- Hollande says French EU membership will be key in 2017 race
- Polls show Marine Le Pen may lead first round of election
France’s 2017 presidential election may hinge on a debate about the European Union membership in the aftermath of the U.K. vote to leave the bloc, President Francois Hollande said after Britain’s David Cameron met with European leaders in Brussels.
“We can see that the presidential election will depend on the European issue, not just on the union’s priorities, but on the very presence, the very membership of France in the EU,” the Socialist president said at a press conference in Brussels. “The populists and extremists who call for their countries to leave the EU must now look at the consequences. And the people must know about it, not after they vote, but beforehand.”

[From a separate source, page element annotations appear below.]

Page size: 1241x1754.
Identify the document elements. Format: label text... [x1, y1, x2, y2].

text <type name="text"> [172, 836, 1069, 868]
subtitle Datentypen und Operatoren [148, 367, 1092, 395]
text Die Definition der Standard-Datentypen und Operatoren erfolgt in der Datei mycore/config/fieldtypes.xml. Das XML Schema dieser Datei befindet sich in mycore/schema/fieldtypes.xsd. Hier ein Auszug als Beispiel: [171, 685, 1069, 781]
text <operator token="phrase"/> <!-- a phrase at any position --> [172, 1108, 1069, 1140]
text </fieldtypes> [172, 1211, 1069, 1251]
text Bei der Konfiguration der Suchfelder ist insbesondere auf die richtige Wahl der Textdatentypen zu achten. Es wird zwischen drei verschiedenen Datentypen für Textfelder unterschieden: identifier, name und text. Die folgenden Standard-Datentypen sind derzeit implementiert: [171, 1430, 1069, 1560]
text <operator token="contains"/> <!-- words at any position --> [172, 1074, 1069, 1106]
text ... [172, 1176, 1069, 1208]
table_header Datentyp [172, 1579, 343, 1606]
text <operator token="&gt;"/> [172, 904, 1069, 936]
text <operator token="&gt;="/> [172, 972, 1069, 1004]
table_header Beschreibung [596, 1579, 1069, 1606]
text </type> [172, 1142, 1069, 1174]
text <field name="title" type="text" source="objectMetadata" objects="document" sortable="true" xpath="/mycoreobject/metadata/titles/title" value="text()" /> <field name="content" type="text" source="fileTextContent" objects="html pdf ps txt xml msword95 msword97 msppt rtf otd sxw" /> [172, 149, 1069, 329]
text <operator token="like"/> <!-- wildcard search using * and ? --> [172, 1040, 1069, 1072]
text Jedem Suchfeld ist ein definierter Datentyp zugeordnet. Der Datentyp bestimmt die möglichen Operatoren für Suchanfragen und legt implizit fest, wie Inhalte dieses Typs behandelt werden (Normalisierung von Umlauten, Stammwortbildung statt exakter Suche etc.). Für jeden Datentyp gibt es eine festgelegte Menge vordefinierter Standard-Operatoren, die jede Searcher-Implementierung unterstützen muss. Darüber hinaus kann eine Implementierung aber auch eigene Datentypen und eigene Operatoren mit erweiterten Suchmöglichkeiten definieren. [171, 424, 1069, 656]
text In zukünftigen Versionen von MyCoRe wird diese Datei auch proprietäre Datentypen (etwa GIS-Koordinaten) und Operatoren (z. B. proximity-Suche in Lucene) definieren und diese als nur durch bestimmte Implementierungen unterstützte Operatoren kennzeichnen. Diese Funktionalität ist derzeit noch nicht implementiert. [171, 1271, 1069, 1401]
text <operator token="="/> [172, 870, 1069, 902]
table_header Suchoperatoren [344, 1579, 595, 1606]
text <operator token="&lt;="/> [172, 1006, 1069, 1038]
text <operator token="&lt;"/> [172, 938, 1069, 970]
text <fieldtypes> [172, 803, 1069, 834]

With National Front leader Marine Le Pen leading the polls for the first round of the French presidential vote that is 10 months away, Hollande is weighing the consequences of the British departure for domestic politics. Le Pen has been vocal in her praise for the “courageous” choice of British voters and in calling for a French referendum within six months if elected. Polls show she would lose the presidential race in the second and final round in May 2017.
Le Pen wants to withdraw France from both the EU and the euro to put in place a policy of what she calls a “smart protectionism.”
About 45 percent of French voters favor their country’s continued membership in EU, while 33 percent say France should follow the British example and leave, according to a TNS Sofres poll published this week. Voters are about evenly divided on whether they want a referendum, the same poll of 1,000 voters showed.
Hollande, who has not said yet if he will seek a second mandate, has approval ratings that hover near record lows and lags behind opposition Republican candidates and Le Pen in presidential vote surveys. While jobs and economy have dominated the early stages of the French presidential campaign, Europe’s fate, immigration and border protection have taken an increasing share of the debate, especially as Le Pen and former President Nicolas Sarkozy seek to capitalize on the British decision.
“We must prevent extremists parties from using this rage that people have in the country,” Hollande said. “We must prevent the populists from using this rage to break Europe.”